Article 88 of the Uniform Code of Military Justice, codified at 10 U.S.C. 888, is one of the most unusual punitive articles in military law. It criminalizes the use of contemptuous words by a commissioned officer against certain high public officials. It is narrow in who it reaches, specific about whom it protects, and bounded by limits that keep ordinary political debate outside its scope. Anyone trying to understand whether particular conduct could be charged under Article 88 needs to look carefully at each element the government must prove beyond a reasonable doubt.
The statutory text
The article reads, in substance, that any commissioned officer who uses contemptuous words against the President, the Vice President, Congress, the Secretary of Defense, the Secretary of a military department, the Secretary of Homeland Security, or the Governor or legislature of any State, Commonwealth, or possession in which the officer is on duty or present shall be punished as a court-martial may direct. The text fixes both the class of speaker and the list of protected officials, and those two features drive the analysis.
The required elements
To obtain a conviction, the prosecution must establish each of the following beyond a reasonable doubt.

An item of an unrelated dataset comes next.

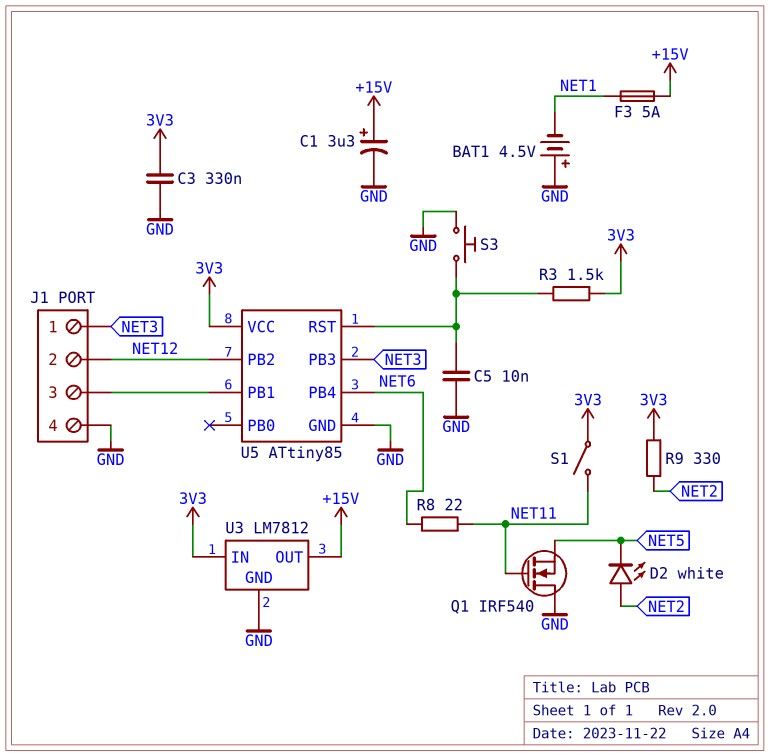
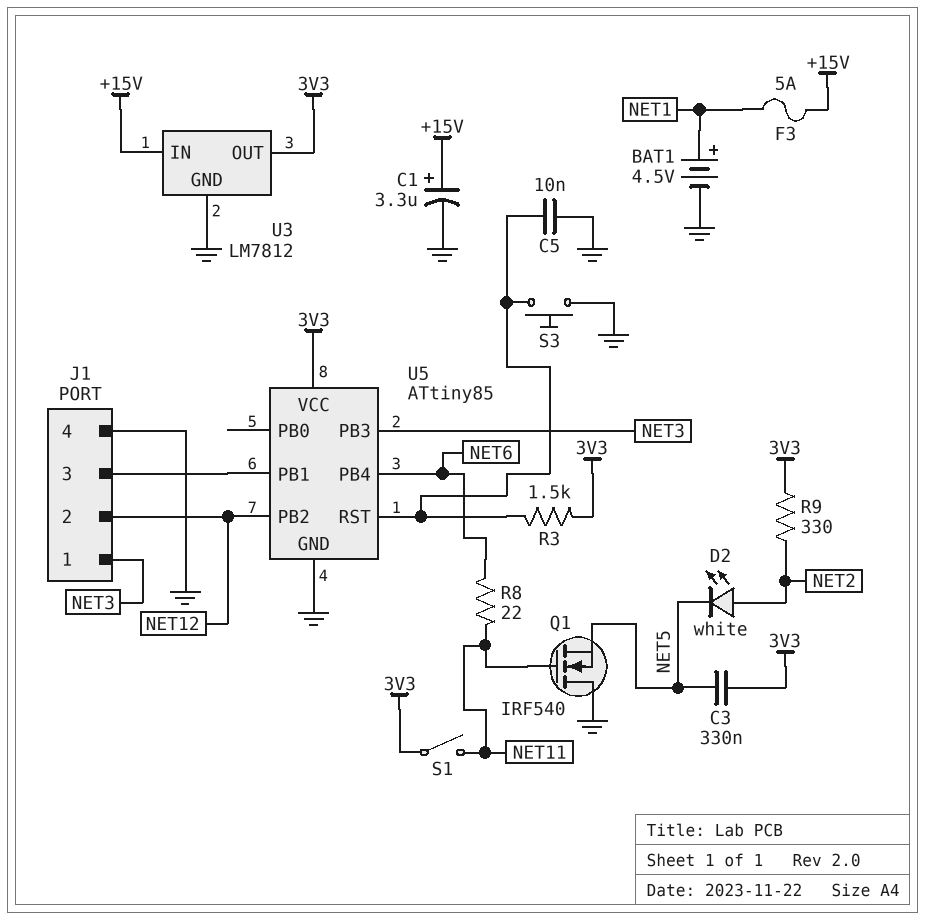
BAT1: 4.5V (plus GND, minus NET1) -> 4.5V (plus NET1, minus GND)
C3: 330nF (3V3, GND) -> 330nF (3V3, NET5)
U3 pin IN: 3V3 -> +15V
U3 pin OUT: +15V -> 3V3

First, that the accused was a commissioned officer of the United States armed forces at the time of the conduct. This is a threshold status element, and it is what makes Article 88 distinctive. Enlisted members and warrant officers who are not commissioned are outside the article’s reach.
Second, that the accused used certain words against one of the officials or bodies named in the statute. The words must actually be directed against a covered official, not merely uttered in the abstract.
Third, that the official was one of those specifically enumerated: the President, the Vice President, Congress, the Secretary of Defense, the Secretary of a military department, the Secretary of Homeland Security, or the Governor or legislature of a State, Commonwealth, or possession. The list is exclusive. Contemptuous words about a senator individually, a federal judge, or a foreign head of state do not satisfy this element, although such conduct might implicate other articles.
Fourth, that the words were contemptuous. Words are contemptuous when they are insulting, rude, or disdainful, expressing scorn rather than reasoned disagreement. Harsh criticism alone is not enough; the speech must cross into derision of the official.